## [Extracted data]
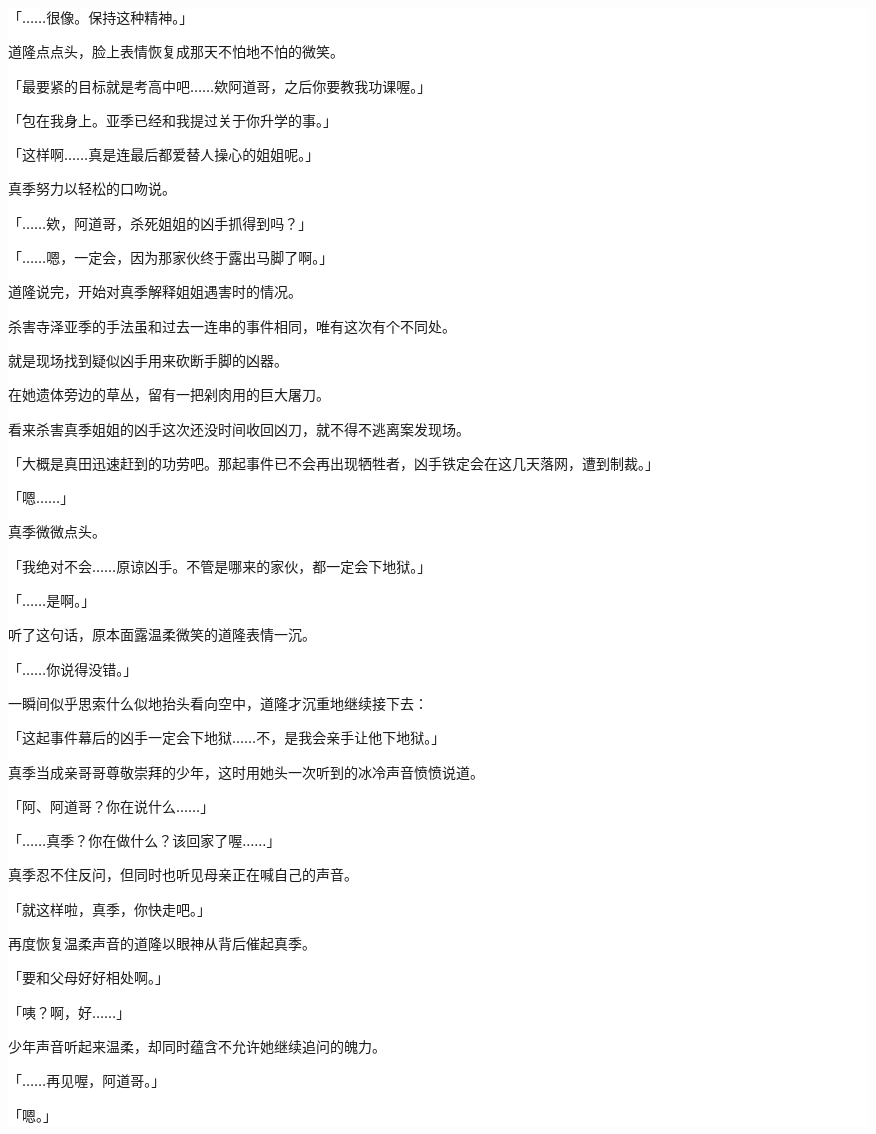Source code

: 「……很像。保持这种精神。」

道隆点点头，脸上表情恢复成那天不怕地不怕的微笑。

「最要紧的目标就是考高中吧……欸阿道哥，之后你要教我功课喔。」

「包在我身上。亚季已经和我提过关于你升学的事。」

「这样啊……真是连最后都爱替人操心的姐姐呢。」

真季努力以轻松的口吻说。

「……欸，阿道哥，杀死姐姐的凶手抓得到吗？」

「……嗯，一定会，因为那家伙终于露出马脚了啊。」

道隆说完，开始对真季解释姐姐遇害时的情况。

杀害寺泽亚季的手法虽和过去一连串的事件相同，唯有这次有个不同处。

就是现场找到疑似凶手用来砍断手脚的凶器。

在她遗体旁边的草丛，留有一把剁肉用的巨大屠刀。

看来杀害真季姐姐的凶手这次还没时间收回凶刀，就不得不逃离案发现场。

「大概是真田迅速赶到的功劳吧。那起事件已不会再出现牺牲者，凶手铁定会在这几天落网，遭到制裁。」

「嗯……」

真季微微点头。

「我绝对不会……原谅凶手。不管是哪来的家伙，都一定会下地狱。」

「……是啊。」

听了这句话，原本面露温柔微笑的道隆表情一沉。

「……你说得没错。」

一瞬间似乎思索什么似地抬头看向空中，道隆才沉重地继续接下去：

「这起事件幕后的凶手一定会下地狱……不，是我会亲手让他下地狱。」

真季当成亲哥哥尊敬崇拜的少年，这时用她头一次听到的冰冷声音愤愤说道。

「阿、阿道哥？你在说什么……」

「……真季？你在做什么？该回家了喔……」

真季忍不住反问，但同时也听见母亲正在喊自己的声音。

「就这样啦，真季，你快走吧。」

再度恢复温柔声音的道隆以眼神从背后催起真季。

「要和父母好好相处啊。」

「咦？啊，好……」

少年声音听起来温柔，却同时蕴含不允许她继续追问的魄力。

「……再见喔，阿道哥。」

「嗯。」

## [About this exercise]
Could you copy out everything from the line containing "再度恢复温柔声音的道隆以眼神从背后催起真季。" down to the end of the records, with no changes?

## [Exercise result]
再度恢复温柔声音的道隆以眼神从背后催起真季。

「要和父母好好相处啊。」

「咦？啊，好……」

少年声音听起来温柔，却同时蕴含不允许她继续追问的魄力。

「……再见喔，阿道哥。」

「嗯。」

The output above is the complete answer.